» **SOURCE MATERIAL**:
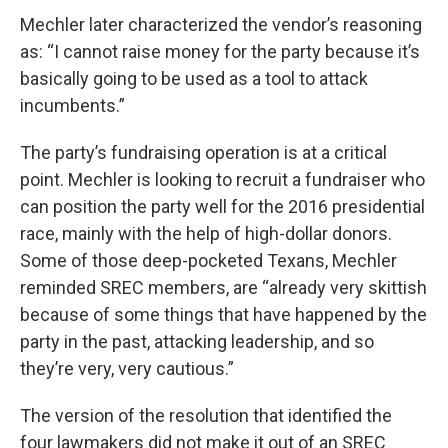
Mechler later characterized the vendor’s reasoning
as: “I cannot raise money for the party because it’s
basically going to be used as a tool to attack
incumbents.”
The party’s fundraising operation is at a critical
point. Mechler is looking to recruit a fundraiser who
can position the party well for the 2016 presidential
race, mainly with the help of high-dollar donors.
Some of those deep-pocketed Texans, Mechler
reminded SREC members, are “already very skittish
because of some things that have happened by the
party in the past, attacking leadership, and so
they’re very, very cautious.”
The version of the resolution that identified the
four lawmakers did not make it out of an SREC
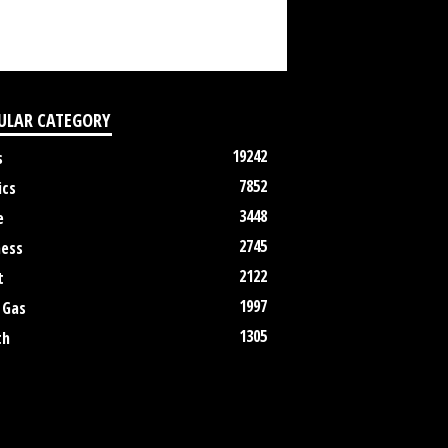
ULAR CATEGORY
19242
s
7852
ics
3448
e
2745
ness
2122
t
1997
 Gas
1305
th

---

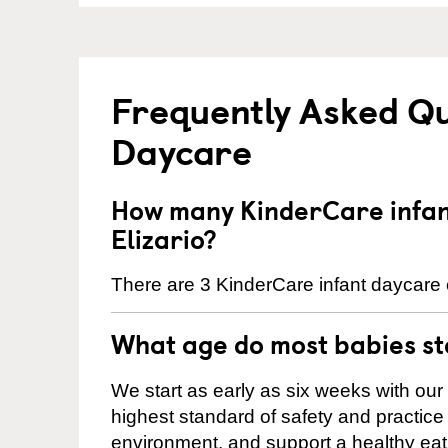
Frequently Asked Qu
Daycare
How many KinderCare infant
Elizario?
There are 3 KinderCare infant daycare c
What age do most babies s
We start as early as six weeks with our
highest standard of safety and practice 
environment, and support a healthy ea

---

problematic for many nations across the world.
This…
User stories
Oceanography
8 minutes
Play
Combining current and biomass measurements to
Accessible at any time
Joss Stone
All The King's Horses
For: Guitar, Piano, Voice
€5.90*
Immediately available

» **JOB ITEM**: In the material above, copy word for word the lines starting at the one containing "problematic for many" and ending at the one containing "Immediately available", including both of those lines.

» **ANSWER SPACE**:
problematic for many nations across the world.
This…
User stories
Oceanography
8 minutes
Play
Combining current and biomass measurements to
Accessible at any time
Joss Stone
All The King's Horses
For: Guitar, Piano, Voice
€5.90*
Immediately available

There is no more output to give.